The outgoing head of the United Nations human rights office, Mary Robinson, says she plans to start a new project called the Ethical Globalization Initiative to ensure governments meet their legal commitments on human rights.
Ms. Robinson's five years in office as U.N. High Commissioner for Human Rights often have been controversial. She has won the admiration of activists for speaking up on behalf of victims of human rights abuse. At the same time, her outspoken criticism of allegedly abusive governments has gained her some powerful enemies in many parts of the world.
Ms. Robinson says her job has not always been easy, but says she is proud of the role her small office has played in setting up projects to improve human rights standards in countries such as China, Cambodia and East Timor.
"I am very grateful that, at the end of five years in a difficult, but in an office that it is a great privilege to hold, that I have this combination of an inner peace," she said. "And, I feel very energized, provided I get that holiday, which I intend to take. I feel very energized and very happy about the future."

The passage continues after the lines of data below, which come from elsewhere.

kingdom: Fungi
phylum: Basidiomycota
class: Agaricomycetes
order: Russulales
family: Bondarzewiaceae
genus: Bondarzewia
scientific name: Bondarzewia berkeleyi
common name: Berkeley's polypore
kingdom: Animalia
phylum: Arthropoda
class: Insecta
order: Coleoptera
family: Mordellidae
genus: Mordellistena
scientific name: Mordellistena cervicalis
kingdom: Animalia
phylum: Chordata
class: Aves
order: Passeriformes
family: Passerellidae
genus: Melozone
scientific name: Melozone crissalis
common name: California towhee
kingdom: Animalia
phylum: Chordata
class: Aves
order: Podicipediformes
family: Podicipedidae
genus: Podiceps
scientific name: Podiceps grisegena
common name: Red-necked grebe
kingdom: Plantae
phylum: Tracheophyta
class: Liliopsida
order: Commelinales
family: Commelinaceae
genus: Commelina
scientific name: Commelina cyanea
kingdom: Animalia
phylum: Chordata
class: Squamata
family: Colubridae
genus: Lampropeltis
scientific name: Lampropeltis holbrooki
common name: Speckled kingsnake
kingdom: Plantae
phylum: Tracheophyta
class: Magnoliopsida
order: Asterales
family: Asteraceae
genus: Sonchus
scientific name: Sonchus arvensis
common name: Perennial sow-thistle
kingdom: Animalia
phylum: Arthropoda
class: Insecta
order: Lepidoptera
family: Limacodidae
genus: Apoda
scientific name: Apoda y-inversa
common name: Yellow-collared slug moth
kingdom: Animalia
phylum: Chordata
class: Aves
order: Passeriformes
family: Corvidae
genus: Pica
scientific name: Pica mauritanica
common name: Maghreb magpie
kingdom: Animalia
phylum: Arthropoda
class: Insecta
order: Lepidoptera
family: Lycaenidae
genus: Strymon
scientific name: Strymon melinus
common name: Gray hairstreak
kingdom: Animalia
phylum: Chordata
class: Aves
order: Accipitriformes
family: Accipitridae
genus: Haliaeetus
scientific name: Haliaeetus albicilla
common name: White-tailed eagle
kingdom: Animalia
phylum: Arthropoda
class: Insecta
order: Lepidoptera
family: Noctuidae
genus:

Ms. Robinson steps down as U.N. High Commissioner on the first anniversary of the September 11 terrorist attacks in the United States. She calls this event an appalling crime against humanity. But she says she is afraid many countries are using the war against terrorism as an excuse to crack down on their opponents.
Ms. Robinson says the project she is starting will work to make sure governments put into practice international human rights treaties they have signed. Another aspect of the project is to provide developing countries with the money they need to build national systems to protect human rights. She says the project will begin in Africa.
"I think it is a reality that really no African countries can prioritize in domestic spending, strengthening their administration of justice, rule of law, because they have to pay the debt, they have to combat HIV/AIDS, they have to feed, clothe, build an infrastructure, etc.," she said. "So, I want to harness more resources in the North, in the developed world, from universities, foundations, bar associations."
The outgoing high commissioner says governments and civil societies must work together to see that peoples' rights are protected.